Slow. In rendering, in scrolling, in javascript.
Poor scrolling. The sideways motion drives many insane. No scrolling bar, either to see where you are on the page or to move down a page faster
Refresh behavior is bad. Refreshing will return you to the top instead of staying where it was. Sometimes refreshing doesn't even work (like in some forums).
Text corruption. What's with the text developing weird splits sometimes?
Card behavior. If I open a new card, the original card becomes all blurry until the new card loads. If I open a new card and then decide to close the original card too quickly, the new card won't even load!
Text entry. If the text in a textbox is much longer than the field itself, have fun editing it.

This isn't even comprehensive, just off the top of my head :sad3:



scrizz said:


> I also prefer the look of webOS as far as the desktop goes..
> I like clean desktops..


No reason your desktop can't be empty. Except you have the choice to put widgets and icons there if you want.

Sorry to be a Negative Nancy here. I do think the card system of WebOS looks elegant and is fun to use. Still, a few weeks of dealing with the unoptimized bits of WebOS has mostly turned me off it since I know HP is killing it and the chances of it improving significantly are marginal.


----------



## chibucks (Aug 24, 2011)

cards for me as well... e-mail client is nice with the double pane... i didn't hate the browser like others on here do, flash seemed to be smoother on webos.


----------



## Padillla (Oct 12, 2011)

idc about the cards, just a fancy way to do the same thing...

I really miss the keyboard, swift key x do a great work, but i liked the webos keyboard.
Browser, yes it used to manage flash way better than android, but is a slow laggy and blurry shit.
Apps... nah, just a couple but nothing important.
The wifi profiles was not important for me, but I hope CM team implement it on future releases.

No thing else, even the dam boot is slow in that thing I dont like fancy things, so I'll keep CM till my touchpad battery dies.


----------



## rodalpho (Oct 13, 2011)

vareblade said:


> Definitely the multitask swiping cards


I'm with you. This is really where webos got it right.


----------



## piiman (Aug 21, 2011)

mhaner said:


> swiping up to close apps. I really like that.


Got old fast for me. Two steps to close an app is a waste of time and I'm lazy. :--)


----------



## piiman (Aug 21, 2011)

rodalpho said:


> I'm with you. This is really where webos got it right.


Seemed more like a gimmick than something useful to me. to each his own.


----------



## rodalpho (Oct 13, 2011)

It's the best multitasking implementation on any tablet by a large margin, in my opinion and many others'. Better than ipad (obviously) and certainly superior to honeycomb.


----------



## scrizz (Jun 21, 2011)

piiman said:


> Seemed more like a gimmick than something useful to me. to each his own.


tell me, how long did you actually use webos?

I like knowing what programs I am currently using.
the home button thing in android just shows recent apps.


----------



## nomedias (Sep 6, 2011)

1. I miss the cards. I got into such a habit of using them, that on android I keep sweeping up to close an app.

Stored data
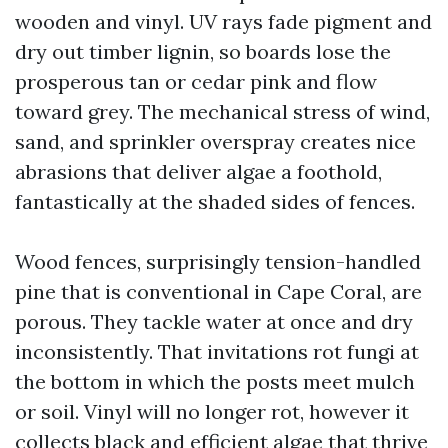
wooden and vinyl. UV rays fade pigment and
dry out timber lignin, so boards lose the
prosperous tan or cedar pink and flow
toward grey. The mechanical stress of wind,
sand, and sprinkler overspray creates nice
abrasions that deliver algae a foothold,
fantastically at the shaded sides of fences.
Wood fences, surprisingly tension-handled
pine that is conventional in Cape Coral, are
porous. They tackle water at once and dry
inconsistently. That invitations rot fungi at
the bottom in which the posts meet mulch
or soil. Vinyl will no longer rot, however it
collects black and efficient algae that thrive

Task instructions: In the webOS forum thread, why did a few weeks with the unoptimized parts of webOS mostly turn the "Negative Nancy" poster away from it?

Exercise solution: The poster knows HP is killing webOS, so the chances that it will improve significantly are marginal.